Stored data entries:
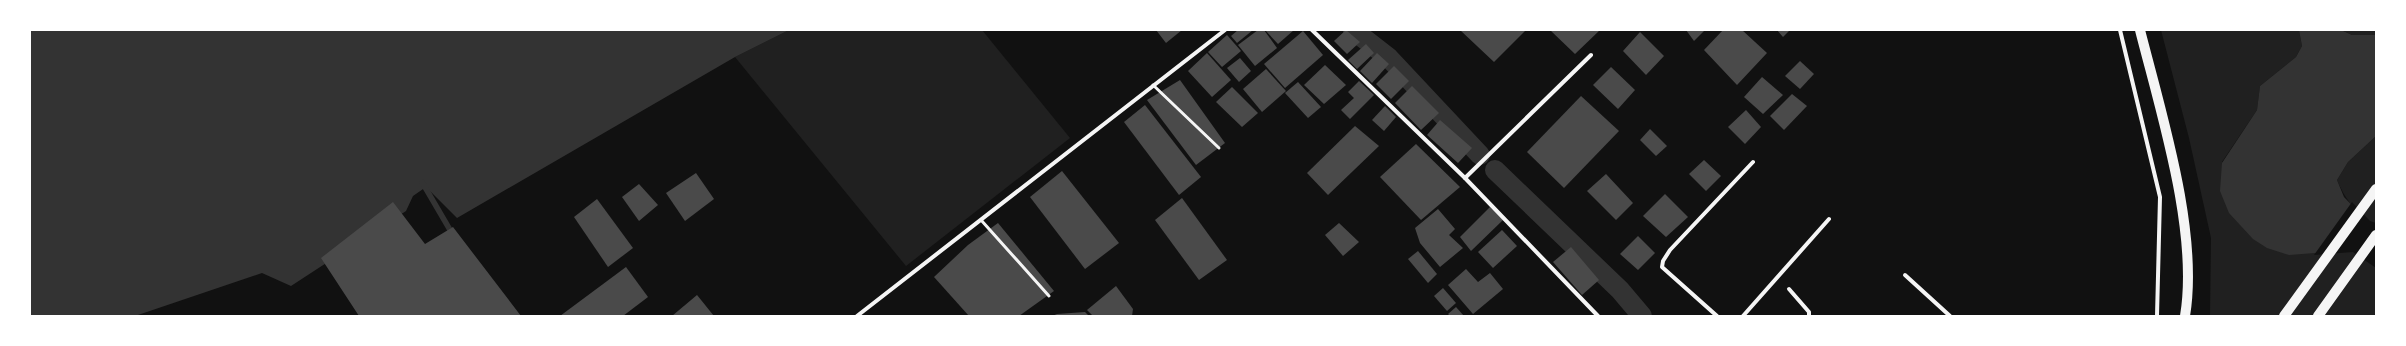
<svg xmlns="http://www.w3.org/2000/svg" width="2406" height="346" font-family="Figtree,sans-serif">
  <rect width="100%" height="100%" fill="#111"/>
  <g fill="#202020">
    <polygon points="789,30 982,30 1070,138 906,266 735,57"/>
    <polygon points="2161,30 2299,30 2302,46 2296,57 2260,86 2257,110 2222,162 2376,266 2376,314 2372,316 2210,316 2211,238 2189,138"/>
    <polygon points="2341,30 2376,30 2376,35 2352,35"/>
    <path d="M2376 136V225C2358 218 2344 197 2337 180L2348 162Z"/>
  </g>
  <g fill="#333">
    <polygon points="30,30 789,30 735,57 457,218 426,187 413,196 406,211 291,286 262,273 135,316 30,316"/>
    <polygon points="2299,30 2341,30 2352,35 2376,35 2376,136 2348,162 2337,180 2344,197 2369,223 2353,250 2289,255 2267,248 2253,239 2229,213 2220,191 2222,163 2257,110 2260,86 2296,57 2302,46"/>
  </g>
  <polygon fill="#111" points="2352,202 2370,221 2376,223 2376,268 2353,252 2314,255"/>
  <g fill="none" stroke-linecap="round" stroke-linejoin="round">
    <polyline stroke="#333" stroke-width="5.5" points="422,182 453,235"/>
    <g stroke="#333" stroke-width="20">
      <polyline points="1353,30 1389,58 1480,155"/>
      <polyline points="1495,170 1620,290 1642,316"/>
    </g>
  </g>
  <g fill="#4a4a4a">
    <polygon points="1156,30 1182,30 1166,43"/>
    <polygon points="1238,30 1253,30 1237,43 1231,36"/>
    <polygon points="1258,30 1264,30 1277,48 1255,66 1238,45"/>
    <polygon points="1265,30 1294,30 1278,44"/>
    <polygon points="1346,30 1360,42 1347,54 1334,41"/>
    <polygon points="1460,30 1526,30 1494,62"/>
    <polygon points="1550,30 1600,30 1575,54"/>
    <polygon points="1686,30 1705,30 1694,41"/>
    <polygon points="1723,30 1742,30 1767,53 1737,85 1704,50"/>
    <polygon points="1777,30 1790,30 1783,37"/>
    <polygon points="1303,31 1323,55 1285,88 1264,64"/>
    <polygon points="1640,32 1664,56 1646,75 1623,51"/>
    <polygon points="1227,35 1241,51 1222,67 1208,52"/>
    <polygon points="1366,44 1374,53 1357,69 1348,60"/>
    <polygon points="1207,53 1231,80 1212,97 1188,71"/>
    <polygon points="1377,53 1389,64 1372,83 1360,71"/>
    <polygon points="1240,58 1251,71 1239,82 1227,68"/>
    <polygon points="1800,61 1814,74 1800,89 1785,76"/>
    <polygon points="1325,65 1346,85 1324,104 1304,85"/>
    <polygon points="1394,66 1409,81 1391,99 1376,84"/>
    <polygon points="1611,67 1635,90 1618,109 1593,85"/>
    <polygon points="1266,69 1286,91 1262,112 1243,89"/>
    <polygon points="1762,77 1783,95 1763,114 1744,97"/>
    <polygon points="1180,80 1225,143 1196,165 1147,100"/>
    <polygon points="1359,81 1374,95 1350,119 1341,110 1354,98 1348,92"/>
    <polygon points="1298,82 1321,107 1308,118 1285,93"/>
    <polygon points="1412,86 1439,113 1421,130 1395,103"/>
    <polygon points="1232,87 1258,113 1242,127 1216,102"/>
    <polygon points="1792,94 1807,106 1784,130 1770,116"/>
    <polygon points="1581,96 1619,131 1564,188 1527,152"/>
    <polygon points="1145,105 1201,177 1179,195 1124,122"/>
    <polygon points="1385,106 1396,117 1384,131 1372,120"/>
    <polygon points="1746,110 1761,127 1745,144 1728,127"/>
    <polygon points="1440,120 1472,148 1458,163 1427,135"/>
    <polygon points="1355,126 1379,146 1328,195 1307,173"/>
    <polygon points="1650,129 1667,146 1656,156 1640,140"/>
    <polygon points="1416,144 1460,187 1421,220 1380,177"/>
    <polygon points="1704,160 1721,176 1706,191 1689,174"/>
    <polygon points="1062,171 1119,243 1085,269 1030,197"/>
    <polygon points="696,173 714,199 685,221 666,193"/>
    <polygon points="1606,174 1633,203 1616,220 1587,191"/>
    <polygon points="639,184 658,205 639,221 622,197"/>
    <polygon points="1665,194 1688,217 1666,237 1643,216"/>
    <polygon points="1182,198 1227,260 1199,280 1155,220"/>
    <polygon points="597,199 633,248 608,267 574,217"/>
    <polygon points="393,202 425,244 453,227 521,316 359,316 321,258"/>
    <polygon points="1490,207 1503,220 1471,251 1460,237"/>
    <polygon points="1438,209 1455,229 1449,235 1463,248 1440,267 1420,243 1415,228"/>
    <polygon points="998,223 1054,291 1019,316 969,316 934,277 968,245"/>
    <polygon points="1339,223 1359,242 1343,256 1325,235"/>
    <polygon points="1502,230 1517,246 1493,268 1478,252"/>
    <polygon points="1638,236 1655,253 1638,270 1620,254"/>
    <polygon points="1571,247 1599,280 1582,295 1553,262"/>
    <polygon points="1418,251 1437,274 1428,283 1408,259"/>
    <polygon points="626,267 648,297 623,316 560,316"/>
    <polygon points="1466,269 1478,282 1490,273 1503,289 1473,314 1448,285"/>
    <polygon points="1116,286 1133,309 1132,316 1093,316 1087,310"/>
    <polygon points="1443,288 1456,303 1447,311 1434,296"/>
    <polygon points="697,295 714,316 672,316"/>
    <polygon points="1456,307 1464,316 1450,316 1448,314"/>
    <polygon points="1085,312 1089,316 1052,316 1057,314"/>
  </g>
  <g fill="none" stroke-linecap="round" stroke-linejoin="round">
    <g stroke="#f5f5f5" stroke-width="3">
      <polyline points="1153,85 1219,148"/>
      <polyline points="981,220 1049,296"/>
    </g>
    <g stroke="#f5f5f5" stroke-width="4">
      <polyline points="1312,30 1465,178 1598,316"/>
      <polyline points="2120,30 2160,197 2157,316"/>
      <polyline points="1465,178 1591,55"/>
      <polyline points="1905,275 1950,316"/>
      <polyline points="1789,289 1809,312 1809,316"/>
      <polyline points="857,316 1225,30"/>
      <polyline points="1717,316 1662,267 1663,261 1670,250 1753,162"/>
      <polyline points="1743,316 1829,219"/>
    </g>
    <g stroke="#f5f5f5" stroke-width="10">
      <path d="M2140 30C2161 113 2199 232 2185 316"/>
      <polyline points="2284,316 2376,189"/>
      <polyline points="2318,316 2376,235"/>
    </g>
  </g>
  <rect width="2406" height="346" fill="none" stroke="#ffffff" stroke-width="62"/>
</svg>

*ASSIGNMENT*.
Print the records verbatim, without pictures.

*ANSWER SPACE*.
<svg xmlns="http://www.w3.org/2000/svg" width="2406" height="346" font-family="Figtree,sans-serif">
  <rect width="100%" height="100%" fill="#111"/>
  <g fill="#202020">
    <polygon points="789,30 982,30 1070,138 906,266 735,57"/>
    <polygon points="2161,30 2299,30 2302,46 2296,57 2260,86 2257,110 2222,162 2376,266 2376,314 2372,316 2210,316 2211,238 2189,138"/>
    <polygon points="2341,30 2376,30 2376,35 2352,35"/>
    <path d="M2376 136V225C2358 218 2344 197 2337 180L2348 162Z"/>
  </g>
  <g fill="#333">
    <polygon points="30,30 789,30 735,57 457,218 426,187 413,196 406,211 291,286 262,273 135,316 30,316"/>
    <polygon points="2299,30 2341,30 2352,35 2376,35 2376,136 2348,162 2337,180 2344,197 2369,223 2353,250 2289,255 2267,248 2253,239 2229,213 2220,191 2222,163 2257,110 2260,86 2296,57 2302,46"/>
  </g>
  <polygon fill="#111" points="2352,202 2370,221 2376,223 2376,268 2353,252 2314,255"/>
  <g fill="none" stroke-linecap="round" stroke-linejoin="round">
    <polyline stroke="#333" stroke-width="5.5" points="422,182 453,235"/>
    <g stroke="#333" stroke-width="20">
      <polyline points="1353,30 1389,58 1480,155"/>
      <polyline points="1495,170 1620,290 1642,316"/>
    </g>
  </g>
  <g fill="#4a4a4a">
    <polygon points="1156,30 1182,30 1166,43"/>
    <polygon points="1238,30 1253,30 1237,43 1231,36"/>
    <polygon points="1258,30 1264,30 1277,48 1255,66 1238,45"/>
    <polygon points="1265,30 1294,30 1278,44"/>
    <polygon points="1346,30 1360,42 1347,54 1334,41"/>
    <polygon points="1460,30 1526,30 1494,62"/>
    <polygon points="1550,30 1600,30 1575,54"/>
    <polygon points="1686,30 1705,30 1694,41"/>
    <polygon points="1723,30 1742,30 1767,53 1737,85 1704,50"/>
    <polygon points="1777,30 1790,30 1783,37"/>
    <polygon points="1303,31 1323,55 1285,88 1264,64"/>
    <polygon points="1640,32 1664,56 1646,75 1623,51"/>
    <polygon points="1227,35 1241,51 1222,67 1208,52"/>
    <polygon points="1366,44 1374,53 1357,69 1348,60"/>
    <polygon points="1207,53 1231,80 1212,97 1188,71"/>
    <polygon points="1377,53 1389,64 1372,83 1360,71"/>
    <polygon points="1240,58 1251,71 1239,82 1227,68"/>
    <polygon points="1800,61 1814,74 1800,89 1785,76"/>
    <polygon points="1325,65 1346,85 1324,104 1304,85"/>
    <polygon points="1394,66 1409,81 1391,99 1376,84"/>
    <polygon points="1611,67 1635,90 1618,109 1593,85"/>
    <polygon points="1266,69 1286,91 1262,112 1243,89"/>
    <polygon points="1762,77 1783,95 1763,114 1744,97"/>
    <polygon points="1180,80 1225,143 1196,165 1147,100"/>
    <polygon points="1359,81 1374,95 1350,119 1341,110 1354,98 1348,92"/>
    <polygon points="1298,82 1321,107 1308,118 1285,93"/>
    <polygon points="1412,86 1439,113 1421,130 1395,103"/>
    <polygon points="1232,87 1258,113 1242,127 1216,102"/>
    <polygon points="1792,94 1807,106 1784,130 1770,116"/>
    <polygon points="1581,96 1619,131 1564,188 1527,152"/>
    <polygon points="1145,105 1201,177 1179,195 1124,122"/>
    <polygon points="1385,106 1396,117 1384,131 1372,120"/>
    <polygon points="1746,110 1761,127 1745,144 1728,127"/>
    <polygon points="1440,120 1472,148 1458,163 1427,135"/>
    <polygon points="1355,126 1379,146 1328,195 1307,173"/>
    <polygon points="1650,129 1667,146 1656,156 1640,140"/>
    <polygon points="1416,144 1460,187 1421,220 1380,177"/>
    <polygon points="1704,160 1721,176 1706,191 1689,174"/>
    <polygon points="1062,171 1119,243 1085,269 1030,197"/>
    <polygon points="696,173 714,199 685,221 666,193"/>
    <polygon points="1606,174 1633,203 1616,220 1587,191"/>
    <polygon points="639,184 658,205 639,221 622,197"/>
    <polygon points="1665,194 1688,217 1666,237 1643,216"/>
    <polygon points="1182,198 1227,260 1199,280 1155,220"/>
    <polygon points="597,199 633,248 608,267 574,217"/>
    <polygon points="393,202 425,244 453,227 521,316 359,316 321,258"/>
    <polygon points="1490,207 1503,220 1471,251 1460,237"/>
    <polygon points="1438,209 1455,229 1449,235 1463,248 1440,267 1420,243 1415,228"/>
    <polygon points="998,223 1054,291 1019,316 969,316 934,277 968,245"/>
    <polygon points="1339,223 1359,242 1343,256 1325,235"/>
    <polygon points="1502,230 1517,246 1493,268 1478,252"/>
    <polygon points="1638,236 1655,253 1638,270 1620,254"/>
    <polygon points="1571,247 1599,280 1582,295 1553,262"/>
    <polygon points="1418,251 1437,274 1428,283 1408,259"/>
    <polygon points="626,267 648,297 623,316 560,316"/>
    <polygon points="1466,269 1478,282 1490,273 1503,289 1473,314 1448,285"/>
    <polygon points="1116,286 1133,309 1132,316 1093,316 1087,310"/>
    <polygon points="1443,288 1456,303 1447,311 1434,296"/>
    <polygon points="697,295 714,316 672,316"/>
    <polygon points="1456,307 1464,316 1450,316 1448,314"/>
    <polygon points="1085,312 1089,316 1052,316 1057,314"/>
  </g>
  <g fill="none" stroke-linecap="round" stroke-linejoin="round">
    <g stroke="#f5f5f5" stroke-width="3">
      <polyline points="1153,85 1219,148"/>
      <polyline points="981,220 1049,296"/>
    </g>
    <g stroke="#f5f5f5" stroke-width="4">
      <polyline points="1312,30 1465,178 1598,316"/>
      <polyline points="2120,30 2160,197 2157,316"/>
      <polyline points="1465,178 1591,55"/>
      <polyline points="1905,275 1950,316"/>
      <polyline points="1789,289 1809,312 1809,316"/>
      <polyline points="857,316 1225,30"/>
      <polyline points="1717,316 1662,267 1663,261 1670,250 1753,162"/>
      <polyline points="1743,316 1829,219"/>
    </g>
    <g stroke="#f5f5f5" stroke-width="10">
      <path d="M2140 30C2161 113 2199 232 2185 316"/>
      <polyline points="2284,316 2376,189"/>
      <polyline points="2318,316 2376,235"/>
    </g>
  </g>
  <rect width="2406" height="346" fill="none" stroke="#ffffff" stroke-width="62"/>
</svg>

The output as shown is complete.